De betekenis van de puriteinen voor onze tijd ligt mijns inziens vooral daarin dat zij een authentieke vroomheid in gereformeerde zin wilden bevorderen en begeleiden. Het valt daarbij op dat de puriteinen een zwaar gewicht toekennen aan de zonde, zowel rond het geloofsbegin als in het christenleven.

Waarom hebben puriteinse auteurs de zondekennis rond het geloofsbegin geaccentueerd? Ze stelden dat de mens van huis uit het kwaad liefheeft. Hij kan daarom onmogelijk Christus als Redder hartelijk omhelzen als hij zijn zonde niet belijdt, haat en verlangt van de zonde verlost te worden.

De noodzaak van ontdekking aan de zonde is bij sommige puriteinen wel eens te schematisch aan de orde gekomen, in de zin dat dit aspect een impliciete voorwaarde werd om tot Christus te komen. Met het accent op de zondekennis wilden ze echter niet alleen de behoefte aan Christus opwekken, maar ook de diepgewortelde menselijke liefde tot het kwaad breken. Ze vreesden dat een oppervlakkige ontdekking aan het kwaad een oppervlakkige visie op de zonde in het geloofsleven tot gevolg zou hebben. Een grondige ontdekking daarentegen had een consciëntieus en consequent christenleven tot gevolg, met een grote huiver voor het kwaad.

Dubbelheid

Puriteinse geschriften tillen eveneens zwaar aan de zonde in het christenleven. Zonde is namelijk een aantasting van de gemeenschap met de drie-enige God: met de liefde van de Vader, met de genade van Christus en met de troost van de Heilige Geest.

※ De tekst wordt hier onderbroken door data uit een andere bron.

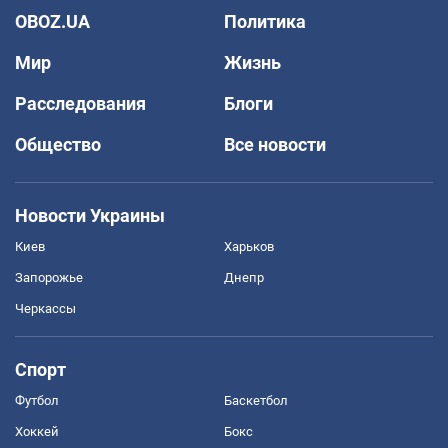
OBOZ.UA
Политика
Мир
Жизнь
Расследования
Блоги
Общество
Все новости
Новости Украины
Киев
Харьков
Запорожье
Днепр
Черкассы
Спорт
Футбол
Баскетбол
Хоккей
Бокс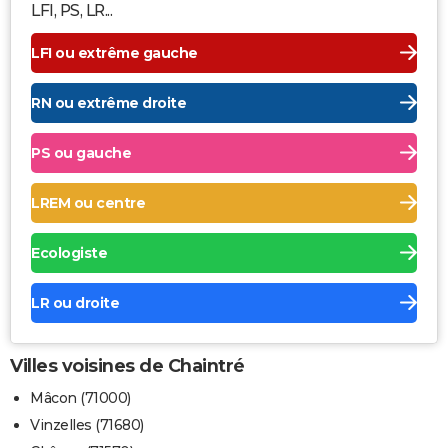
LFI, PS, LR...
LFI ou extrême gauche
RN ou extrême droite
PS ou gauche
LREM ou centre
Ecologiste
LR ou droite
Villes voisines de Chaintré
Mâcon (71000)
Vinzelles (71680)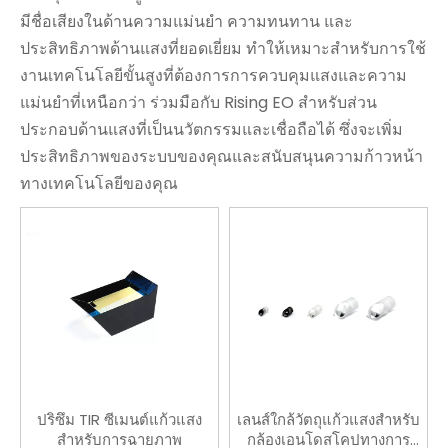
มีชื่อเสียงในด้านความแม่นยำ ความทนทาน และ
ประสิทธิภาพด้านแสงที่ยอดเยี่ยม ทำให้เหมาะสำหรับการใช้
งานเทคโนโลยีขั้นสูงที่ต้องการการควบคุมแสงและความ
แม่นยำที่เหนือกว่า ร่วมมือกับ Rising EO สำหรับส่วน
ประกอบด้านแสงที่เป็นนวัตกรรมและเชื่อถือได้ ซึ่งจะเพิ่ม
ประสิทธิภาพของระบบของคุณและสนับสนุนความก้าวหน้า
ทางเทคโนโลยีของคุณ
ปริซึม TIR ซีเมนต์แก้วแสง
เลนส์ใกล้วัตถุแก้วแสงสำหรับ
สำหรับการฉายภาพ
กล้องเอนโดสโคปทางการ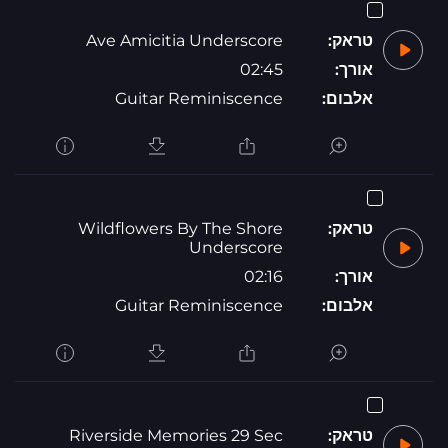
טראק:
Ave Amicitia Underscore
אורך:
02:45
אלבום:
Guitar Reminiscence
טראק:
Wildflowers By The Shore
Underscore
אורך:
02:16
אלבום:
Guitar Reminiscence
טראק:
Riverside Memories 29 Sec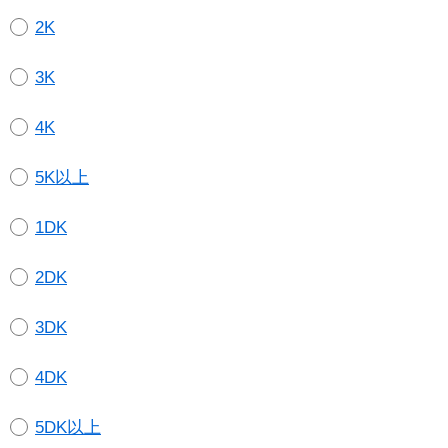
2K
3K
4K
5K以上
1DK
2DK
3DK
4DK
5DK以上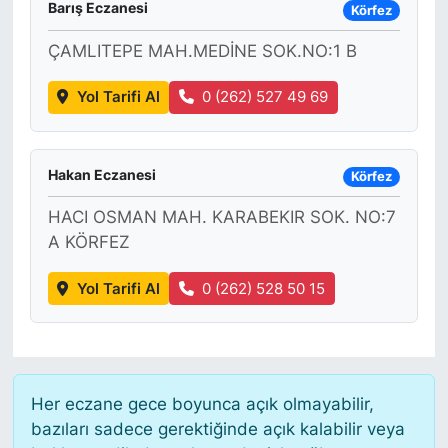
Barış Eczanesi
Körfez
ÇAMLITEPE MAH.MEDİNE SOK.NO:1 B
Yol Tarifi Al
0 (262) 527 49 69
Hakan Eczanesi
Körfez
HACI OSMAN MAH. KARABEKIR SOK. NO:7
A KÖRFEZ
Yol Tarifi Al
0 (262) 528 50 15
Her eczane gece boyunca açık olmayabilir,
bazıları sadece gerektiğinde açık kalabilir veya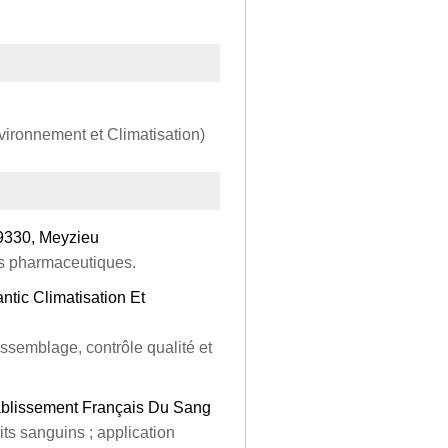
vironnement et Climatisation)
69330, Meyzieu
s pharmaceutiques.
ntic Climatisation Et
 assemblage, contrôle qualité et
ablissement Français Du Sang
ts sanguins ; application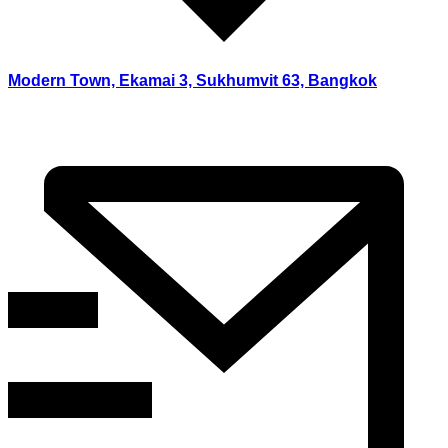
Modern Town, Ekamai 3, Sukhumvit 63, Bangkok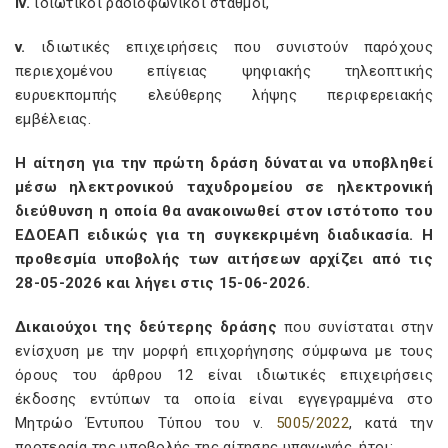
iv.
ιδιωτικοί ραδιοφωνικοί σταθμοί,
v.
ιδιωτικές επιχειρήσεις που συνιστούν παρόχους
περιεχομένου επίγειας ψηφιακής τηλεοπτικής
ευρυεκπομπής ελεύθερης λήψης περιφερειακής
εμβέλειας.
Η αίτηση για την πρώτη δράση δύναται να υποβληθεί
μέσω ηλεκτρονικού ταχυδρομείου σε ηλεκτρονική
διεύθυνση η οποία θα ανακοινωθεί στον ιστότοπο του
ΕΔΟΕΑΠ ειδικώς για τη συγκεκριμένη διαδικασία. Η
προθεσμία υποβολής των αιτήσεων αρχίζει από τις
28-05-2026 και λήγει στις 15-06-2026.
Δικαιούχοι της δεύτερης δράσης
που συνίσταται στην
ενίσχυση με την μορφή επιχορήγησης σύμφωνα με τους
όρους του άρθρου 12 είναι ιδιωτικές επιχειρήσεις
έκδοσης εντύπων τα οποία είναι εγγεγραμμένα στο
Μητρώο Έντυπου Τύπου του ν.
5005/2022
, κατά την
προτεραία της υποβολής της αίτησης υπαγωγής, ήτοι: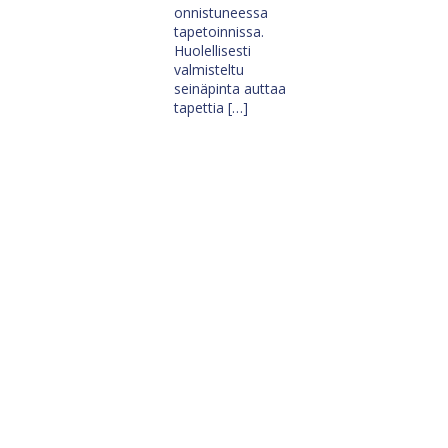
onnistuneessa
tapetoinnissa.
Huolellisesti
valmisteltu
seinäpinta auttaa
tapettia […]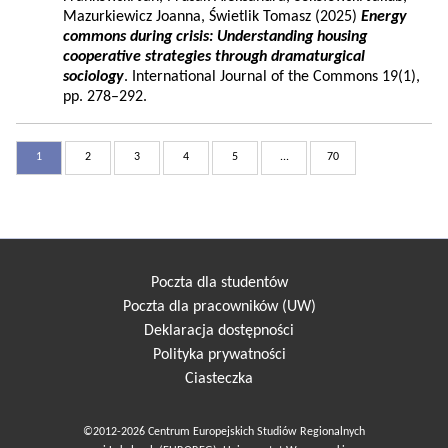
Mazurkiewicz Joanna, Świetlik Tomasz (2025)
Energy
commons during crisis: Understanding housing
cooperative strategies through dramaturgical
sociology
. International Journal of the Commons 19(1),
pp. 278–292.
1
2
3
4
5
...
70
Poczta dla studentów
Poczta dla pracowników (UW)
Deklaracja dostępności
Polityka prywatności
Ciasteczka
©2012-2026 Centrum Europejskich Studiów Regionalnych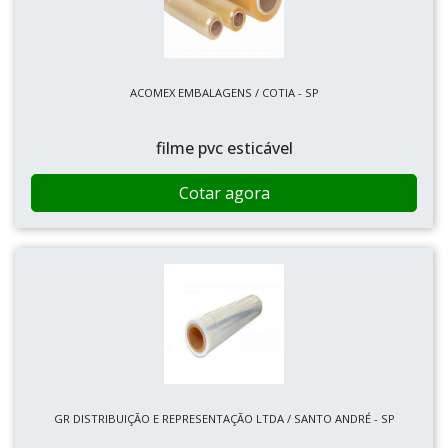
ACOMEX EMBALAGENS / COTIA - SP
filme pvc esticável
Cotar agora
GR DISTRIBUIÇÃO E REPRESENTAÇÃO LTDA / SANTO ANDRÉ - SP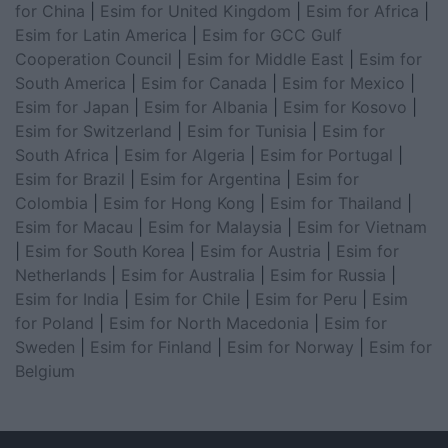
for China
|
Esim for United Kingdom
|
Esim for Africa
|
Esim for Latin America
|
Esim for GCC Gulf
Cooperation Council
|
Esim for Middle East
|
Esim for
South America
|
Esim for Canada
|
Esim for Mexico
|
Esim for Japan
|
Esim for Albania
|
Esim for Kosovo
|
Esim for Switzerland
|
Esim for Tunisia
|
Esim for
South Africa
|
Esim for Algeria
|
Esim for Portugal
|
Esim for Brazil
|
Esim for Argentina
|
Esim for
Colombia
|
Esim for Hong Kong
|
Esim for Thailand
|
Esim for Macau
|
Esim for Malaysia
|
Esim for Vietnam
|
Esim for South Korea
|
Esim for Austria
|
Esim for
Netherlands
|
Esim for Australia
|
Esim for Russia
|
Esim for India
|
Esim for Chile
|
Esim for Peru
|
Esim
for Poland
|
Esim for North Macedonia
|
Esim for
Sweden
|
Esim for Finland
|
Esim for Norway
|
Esim for
Belgium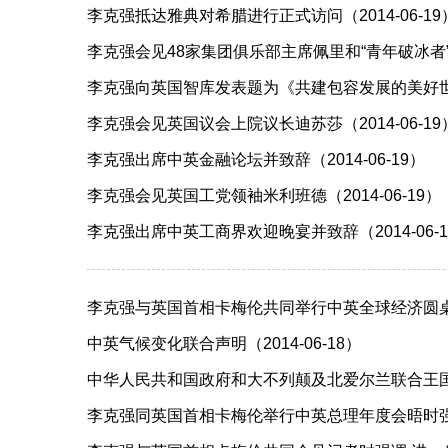
李克强抵达雅典对希腊进行正式访问（2014-06-19
李克强会见48家集团俱乐部主席佩里和“青年破冰者”代表
李克强向英国智库发表题为《共建包容发展的美好世界》
李克强会见英国议会上院议长迪苏莎（2014-06-19
李克强出席中英金融论坛并致辞（2014-06-19）
李克强会见英国工党领袖米利班德（2014-06-19）
李克强出席中英工商界欢迎晚宴并致辞（2014-06-1
李克强与英国首相卡梅伦共同举行中英全球经济圆桌会（2
中英气候变化联合声明（2014-06-18）
中华人民共和国政府和大不列颠及北爱尔兰联合王国政府
李克强同英国首相卡梅伦举行中英总理年度会晤时强调 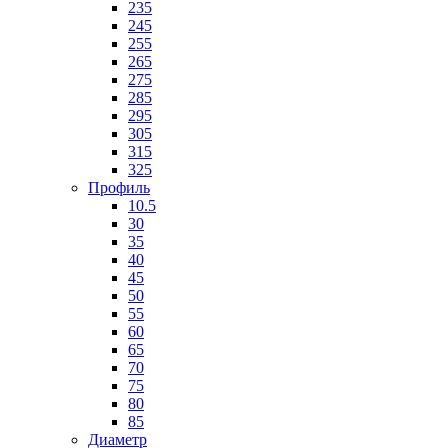
235
245
255
265
275
285
295
305
315
325
Профиль
10.5
30
35
40
45
50
55
60
65
70
75
80
85
Диаметр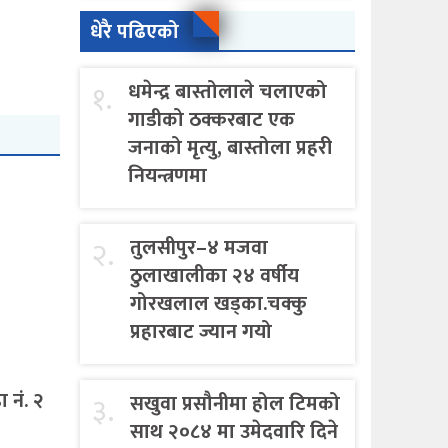
धेरै पढिएको
१.
धमेन्द्र बास्तोलाले चलाएको
गाडीको ठक्करबाट एक
जनाको मृत्यु, बास्तोला प्रहरी
नियन्त्रणमा
२.
तुलसीपुर–४ मजवा
ठुलाखालीका २४ वर्षीय
गोरखलाल खड्का.चक्कु
प्रहारबाट ज्यान गयो
 नं. २
३.
सखुवा प्रसौनीमा होल टिमको
साथ २०८४ मा उमेदवारि दिने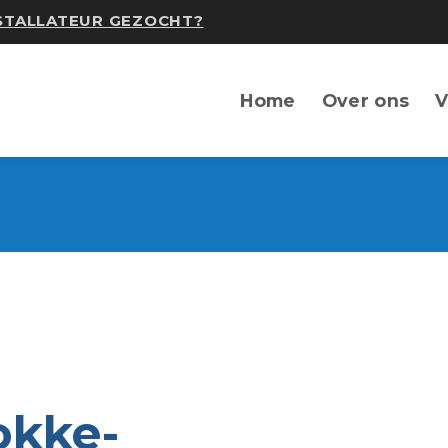
NSTALLATEUR GEZOCHT?
Home
Over ons
V
okke-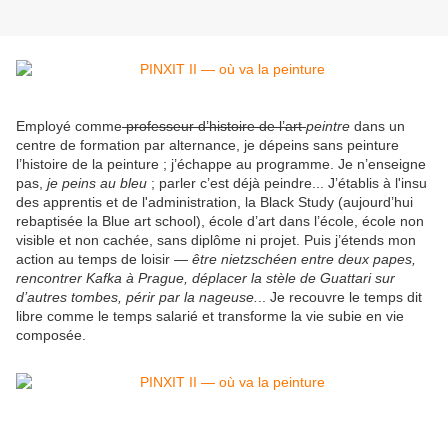
Employé comme
professeur d’histoire de l’art
peintre
dans un
centre de formation par alternance, je dépeins sans peinture
l’histoire de la peinture ; j’échappe au programme. Je n’enseigne
pas,
je peins au bleu
; parler c’est déjà peindre... J’établis à l'insu
des apprentis et de l'administration, la Black Study (aujourd’hui
rebaptisée la Blue art school), école d’art dans l’école, école non
visible et non cachée, sans diplôme ni projet. Puis j’étends mon
action au temps de loisir —
être nietzschéen entre deux papes,
rencontrer Kafka à Prague, déplacer la stèle de Guattari sur
d’autres tombes, périr par la nageuse.
.. Je recouvre le temps dit
libre comme le temps salarié et transforme la vie subie en vie
composée.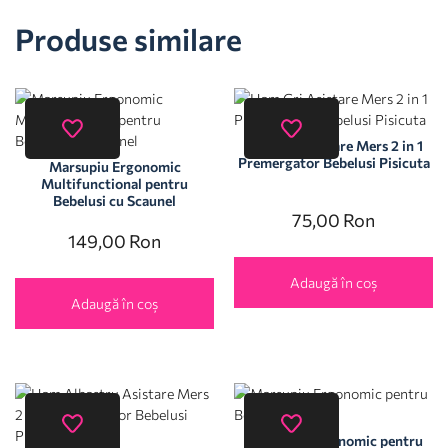
Produse similare
Ham Gri Asistare Mers 2 in 1
Premergator Bebelusi Pisicuta
Marsupiu Ergonomic
Multifunctional pentru
Bebelusi cu Scaunel
75,00
Ron
149,00
Ron
Adaugă în coș
Adaugă în coș
Marsupiu Ergonomic pentru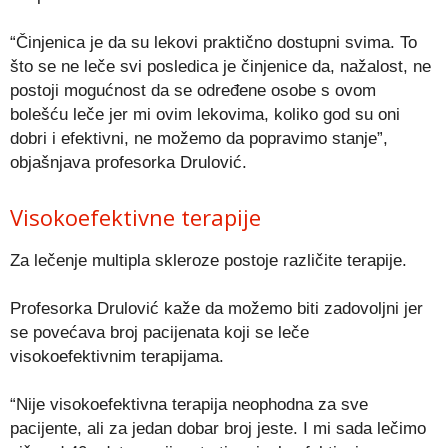
“Činjenica je da su lekovi praktično dostupni svima. To
što se ne leče svi posledica je činjenice da, nažalost, ne
postoji mogućnost da se određene osobe s ovom
bolešću leče jer mi ovim lekovima, koliko god su oni
dobri i efektivni, ne možemo da popravimo stanje”,
objašnjava profesorka Drulović.
Visokoefektivne terapije
Za lečenje multipla skleroze postoje različite terapije.
Profesorka Drulović kaže da možemo biti zadovoljni jer
se povećava broj pacijenata koji se leče
visokoefektivnim terapijama.
“Nije visokoefektivna terapija neophodna za sve
pacijente, ali za jedan dobar broj jeste. I mi sada lečimo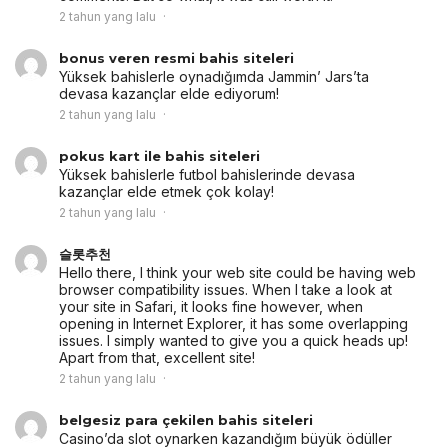
2 tahun yang lalu
bonus veren resmi bahis siteleri
Yüksek bahislerle oynadığımda Jammin’ Jars’ta
devasa kazançlar elde ediyorum!
2 tahun yang lalu
pokus kart ile bahis siteleri
Yüksek bahislerle futbol bahislerinde devasa
kazançlar elde etmek çok kolay!
2 tahun yang lalu
슬롯추천
Hello there, I think your web site could be having web
browser compatibility issues. When I take a look at
your site in Safari, it looks fine however, when
opening in Internet Explorer, it has some overlapping
issues. I simply wanted to give you a quick heads up!
Apart from that, excellent site!
2 tahun yang lalu
belgesiz para çekilen bahis siteleri
Casino’da slot oynarken kazandığım büyük ödüller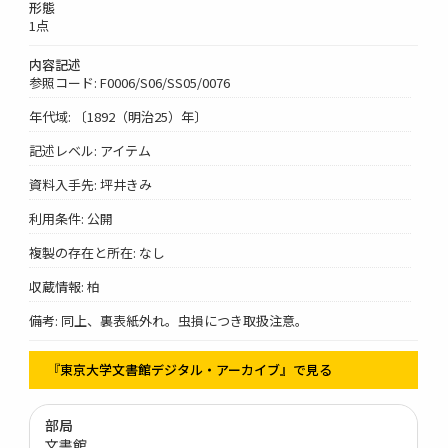
形態
1点
内容記述
参照コード: F0006/S06/SS05/0076
年代域: 〔1892（明治25）年〕
記述レベル: アイテム
資料入手先: 坪井きみ
利用条件: 公開
複製の存在と所在: なし
収蔵情報: 柏
備考: 同上、裏表紙外れ。虫損につき取扱注意。
『東京大学文書館デジタル・アーカイブ』で見る
部局
文書館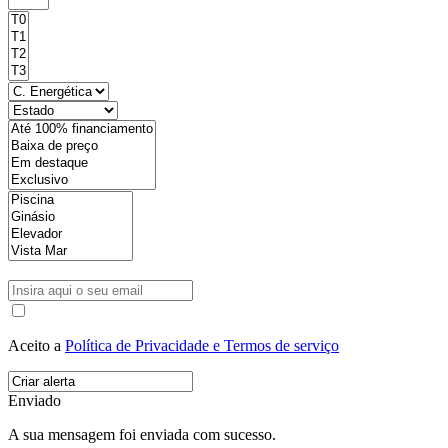
Aceito a
Política de Privacidade e Termos de serviço
Enviado
A sua mensagem foi enviada com sucesso.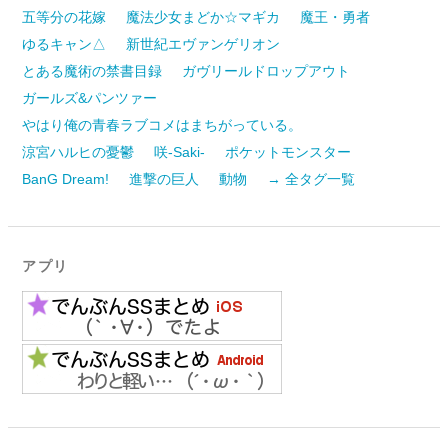
五等分の花嫁
魔法少女まどか☆マギカ
魔王・勇者
ゆるキャン△
新世紀エヴァンゲリオン
とある魔術の禁書目録
ガヴリールドロップアウト
ガールズ&パンツァー
やはり俺の青春ラブコメはまちがっている。
涼宮ハルヒの憂鬱
咲-Saki-
ポケットモンスター
BanG Dream!
進撃の巨人
動物
→ 全タグ一覧
アプリ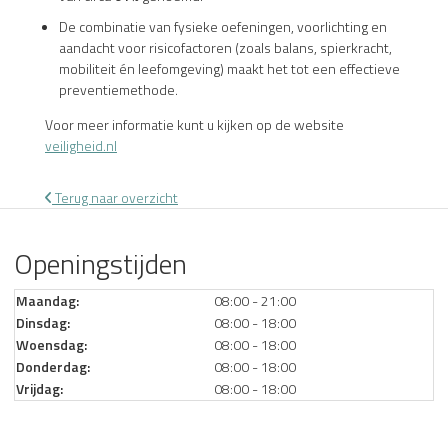
De combinatie van fysieke oefeningen, voorlichting en
aandacht voor risicofactoren (zoals balans, spierkracht,
mobiliteit én leefomgeving) maakt het tot een effectieve
preventiemethode.
Voor meer informatie kunt u kijken op de website
veiligheid.nl
Terug naar overzicht
Openingstijden
Maandag:
08:00 - 21:00
Dinsdag:
08:00 - 18:00
Woensdag:
08:00 - 18:00
Donderdag:
08:00 - 18:00
Vrijdag:
08:00 - 18:00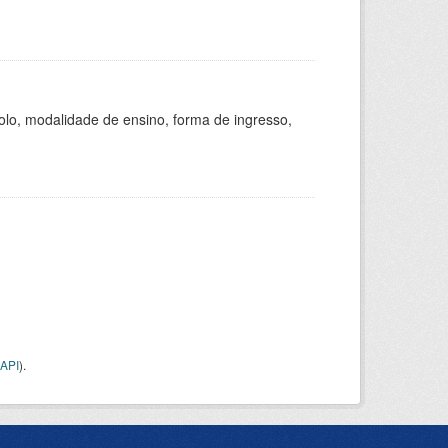
olo, modalidade de ensino, forma de ingresso,
API
).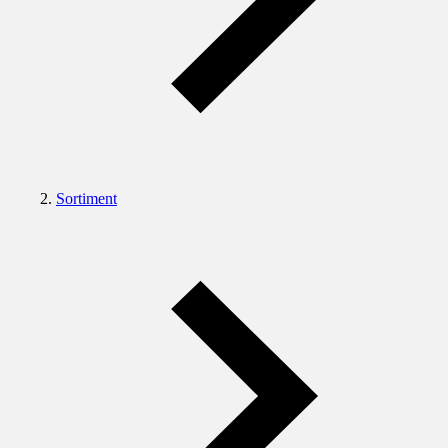
Sortiment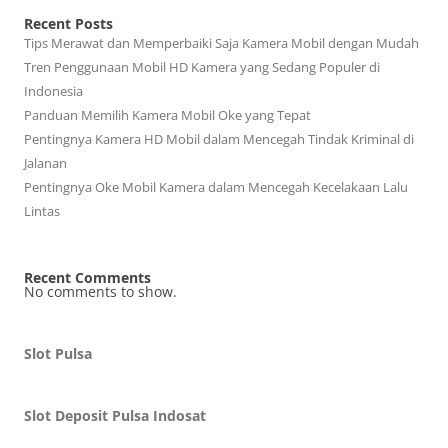
Recent Posts
Tips Merawat dan Memperbaiki Saja Kamera Mobil dengan Mudah
Tren Penggunaan Mobil HD Kamera yang Sedang Populer di
Indonesia
Panduan Memilih Kamera Mobil Oke yang Tepat
Pentingnya Kamera HD Mobil dalam Mencegah Tindak Kriminal di
Jalanan
Pentingnya Oke Mobil Kamera dalam Mencegah Kecelakaan Lalu
Lintas
Recent Comments
No comments to show.
Slot Pulsa
Slot Deposit Pulsa Indosat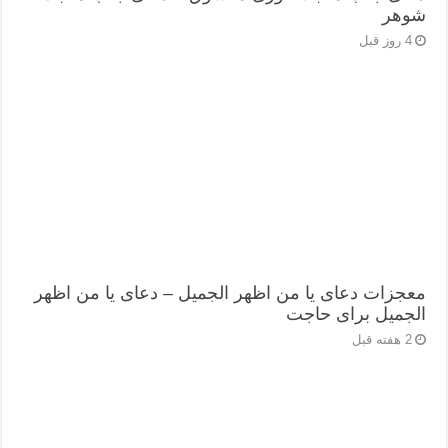
شوهر
4 روز قبل
معجزات دعای یا من اظهر الجمیل – دعای یا من اظهر
الجمیل برای حاجت
2 هفته قبل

We stuiten in de puriteinse visie op het christenleven op een dubbelheid. Enerzijds is de gelovige gered door het werk van de drie-enige God. Anderzijds is de geestelijke bevrijding voorlopig. Het christenleven kent niet alleen de gebrokenheid van tegenslagen en vervolging, maar wordt ook geconfronteerd met het kwaad. Allereerst probeert satan de gelovige van God af te trekken. Er is echter ook het vlees, een verzamelnaam voor verkeerde sluimerende begeerten in de gelovige zelf die door de activiteit van satan en de wereld al snel geprikkeld kunnen worden tot daadwerkelijke zonden. Bunyan heeft deze geestelijke werkelijkheid in zijn allegorie ”The Holy War” (”De heilige oorlog”) meesterlijk geschilderd

Er is actief verzet van de christen nodig. Vanuit het besef dat wereldse geneugten tijdelijk zijn en dat hij als pelgrim en vreemdeling op doorreis is, dient de gelovige afstand te bewaren van ”wereldse genietingen”. Ten aanzien van de zondige begeerten van zijn hart is ”mortificatie” (doding) van primair belang.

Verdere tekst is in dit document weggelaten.